• _Given text_:

Posted by nickmarco on April 13, 2008

One of the firt place I used to go when I got to Washington was the Steam, a little cafe on 17th NW at R street. I went there often, because it was close to the hotel. The place is cosy: the counter with stools and a case for sweets, a dozen tables in the room and wide windows giving onto 17th street.
This is the Dupont Circle area, on of the most “chic” of Washington. We are in the North West of DC: this is definitely not one of the areas concurring to make the Capital one of the city with highest homicide rate. DC was 13th in this ranking in 2005, with 35,4 homiceds for 100,000 inhabitant; but the record is much worst and not so long time ago Washington was a violent and racist city.
Bill Bryson, in “The lost continent”, report his childhood memories about the Capital, a hot and dirty city, where he saw a dead man who had been shot in the head and was lying in his own blood. A place where whites could eat at tables in restaurants, while blacks used to take away their foods, waiting for it standing and then go and eat it at home, in the car or in the street.

[Records contained in a dataset]
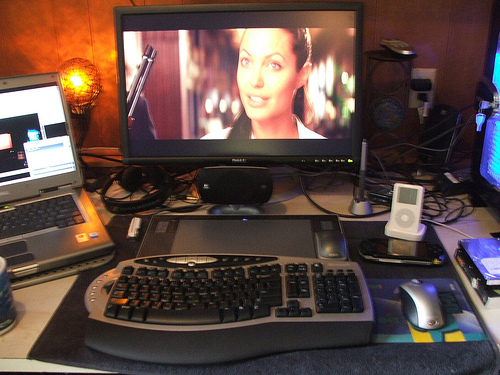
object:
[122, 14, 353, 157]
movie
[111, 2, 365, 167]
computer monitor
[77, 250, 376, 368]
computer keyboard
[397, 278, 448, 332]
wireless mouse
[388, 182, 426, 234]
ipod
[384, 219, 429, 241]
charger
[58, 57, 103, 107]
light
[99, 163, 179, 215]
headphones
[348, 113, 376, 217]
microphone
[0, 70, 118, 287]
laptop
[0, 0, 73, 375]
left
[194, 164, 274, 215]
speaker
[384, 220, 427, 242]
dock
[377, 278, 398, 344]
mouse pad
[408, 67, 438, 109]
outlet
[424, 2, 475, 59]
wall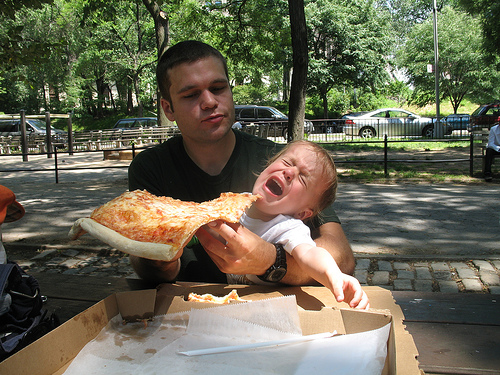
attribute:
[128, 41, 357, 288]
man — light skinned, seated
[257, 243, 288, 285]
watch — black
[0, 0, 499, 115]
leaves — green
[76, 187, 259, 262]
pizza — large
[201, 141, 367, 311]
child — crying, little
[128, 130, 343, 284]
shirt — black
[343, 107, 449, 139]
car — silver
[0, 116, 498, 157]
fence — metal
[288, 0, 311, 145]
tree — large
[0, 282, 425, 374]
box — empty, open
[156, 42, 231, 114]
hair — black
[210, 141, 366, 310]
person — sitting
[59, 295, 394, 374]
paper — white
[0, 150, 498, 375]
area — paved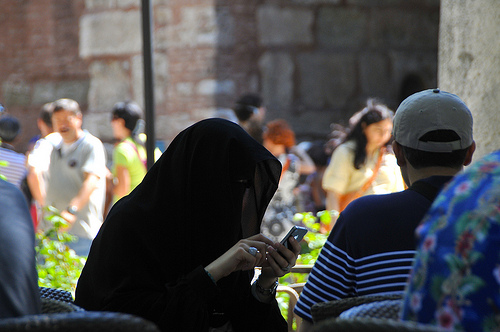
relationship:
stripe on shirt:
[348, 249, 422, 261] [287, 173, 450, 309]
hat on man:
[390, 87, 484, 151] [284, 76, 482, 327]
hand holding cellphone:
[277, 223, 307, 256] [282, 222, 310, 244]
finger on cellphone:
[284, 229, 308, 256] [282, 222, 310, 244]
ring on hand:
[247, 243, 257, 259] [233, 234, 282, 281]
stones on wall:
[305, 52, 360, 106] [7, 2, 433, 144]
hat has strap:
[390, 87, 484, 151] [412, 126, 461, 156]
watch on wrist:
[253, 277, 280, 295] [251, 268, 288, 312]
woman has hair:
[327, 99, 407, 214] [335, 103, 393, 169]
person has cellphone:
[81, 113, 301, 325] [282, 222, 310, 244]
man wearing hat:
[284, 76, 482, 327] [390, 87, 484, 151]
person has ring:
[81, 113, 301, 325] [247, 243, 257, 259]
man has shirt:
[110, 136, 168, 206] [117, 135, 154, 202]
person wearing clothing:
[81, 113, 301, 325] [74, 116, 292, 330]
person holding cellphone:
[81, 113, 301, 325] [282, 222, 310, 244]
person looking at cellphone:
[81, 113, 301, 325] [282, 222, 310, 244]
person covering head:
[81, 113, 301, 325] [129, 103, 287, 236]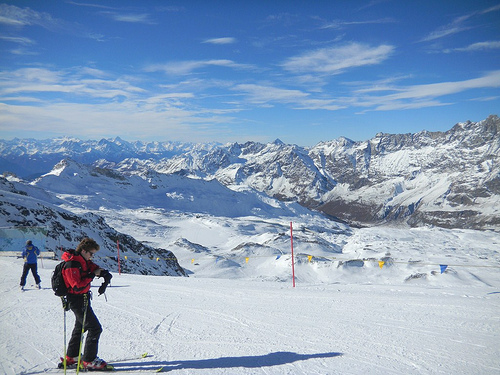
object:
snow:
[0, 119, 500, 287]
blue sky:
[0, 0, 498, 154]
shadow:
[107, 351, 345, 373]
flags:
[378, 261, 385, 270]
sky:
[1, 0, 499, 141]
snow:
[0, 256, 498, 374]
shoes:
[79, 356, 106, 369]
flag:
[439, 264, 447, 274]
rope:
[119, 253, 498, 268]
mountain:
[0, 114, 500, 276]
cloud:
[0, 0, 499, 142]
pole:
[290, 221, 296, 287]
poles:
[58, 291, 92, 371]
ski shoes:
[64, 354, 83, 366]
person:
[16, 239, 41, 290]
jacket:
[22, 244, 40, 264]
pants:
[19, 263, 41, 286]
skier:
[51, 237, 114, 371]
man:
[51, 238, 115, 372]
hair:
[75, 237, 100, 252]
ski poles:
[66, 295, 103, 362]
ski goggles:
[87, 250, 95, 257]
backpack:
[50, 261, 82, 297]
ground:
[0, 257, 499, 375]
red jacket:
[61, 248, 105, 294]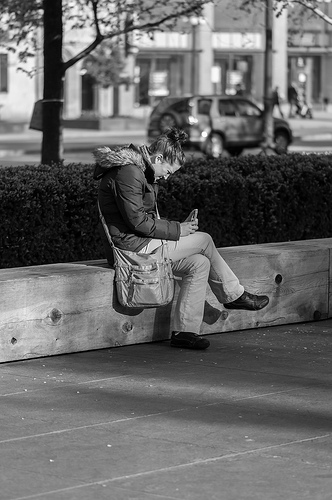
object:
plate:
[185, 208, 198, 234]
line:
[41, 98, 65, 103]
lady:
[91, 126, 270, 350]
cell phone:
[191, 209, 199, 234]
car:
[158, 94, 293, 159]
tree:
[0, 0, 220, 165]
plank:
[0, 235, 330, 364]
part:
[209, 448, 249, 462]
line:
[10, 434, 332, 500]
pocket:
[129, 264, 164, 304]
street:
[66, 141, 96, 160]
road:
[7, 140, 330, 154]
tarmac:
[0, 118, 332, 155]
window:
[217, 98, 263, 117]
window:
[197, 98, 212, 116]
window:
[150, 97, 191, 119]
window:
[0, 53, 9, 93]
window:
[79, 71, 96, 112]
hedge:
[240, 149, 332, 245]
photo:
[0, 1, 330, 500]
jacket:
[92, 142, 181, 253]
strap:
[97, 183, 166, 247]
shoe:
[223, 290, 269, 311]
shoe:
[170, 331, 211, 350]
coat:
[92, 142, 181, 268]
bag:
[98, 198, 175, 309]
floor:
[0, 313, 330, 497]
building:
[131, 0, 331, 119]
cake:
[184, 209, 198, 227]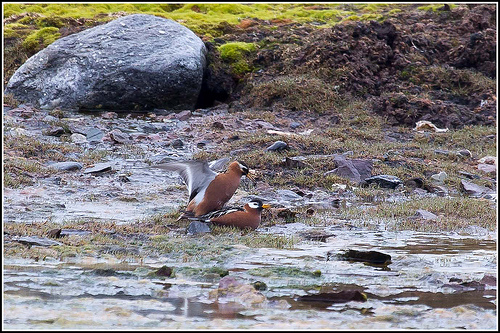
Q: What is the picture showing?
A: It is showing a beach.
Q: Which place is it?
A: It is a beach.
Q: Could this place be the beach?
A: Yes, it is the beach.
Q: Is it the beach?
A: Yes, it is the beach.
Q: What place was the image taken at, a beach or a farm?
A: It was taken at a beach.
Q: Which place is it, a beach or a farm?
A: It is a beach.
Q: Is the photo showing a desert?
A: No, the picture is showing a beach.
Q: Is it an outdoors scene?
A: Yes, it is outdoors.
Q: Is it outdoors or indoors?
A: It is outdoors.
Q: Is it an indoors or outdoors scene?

• _Exercise tasks_:
- a) According to the text about Washington, why did the writer go to the Steam cafe often?
- b) Take the text about Washington further from its last sentence.

• _Responses by task_:
- a) Because it was close to the hotel.

- b)
Nowadays is no more like that of course. People say, and they are right, that Washington is a very clean city and, by the way, it is not so hot how Bryson remember it, since his childhood memories are all linked with his summer vacations in August!
On the other hand, the homicide rate is still high and the dispute about fire arms is still on the agenda (the Suprem Court is going to pronounce about the District ban of handguns, a reasonable decision that collide with the “cowboy” emendament about the right to carry weapons and above all with weapons industry). Only ten years ago the Washington basketball team changed the name from Bullets to Wizards to dinstance themselves from the rampant violence in the streets.Actually, Washnington is not a great example of racial integration yet. Just try to ride the metro and you’ll see how faces and colors and sounds change according to the line and the direction you are going.
Many asians on the yellow line, that stops in Chinatown. On the blue and orange lines, coming from Virginia, most of the people are white (in Virginia 73% are white, while in DC they are less than 40%). The red line too is mostly “white”; nevertheless, here you can hear more spanish. The green line goes to the South East, the most degraded: on the green line blacks are the majority by far.
Even mixed couples are rare, and you can feel the separation in the nightlife too: Georgetown is white as the limousines that drive around all these upper-classes sniffy boys and girls from a bar to another; Adams Morgan is just a little less white (and, above all, without limo’s boys and girls!); U Street and Chinatown are definitely black and Virginia is as white as the milk.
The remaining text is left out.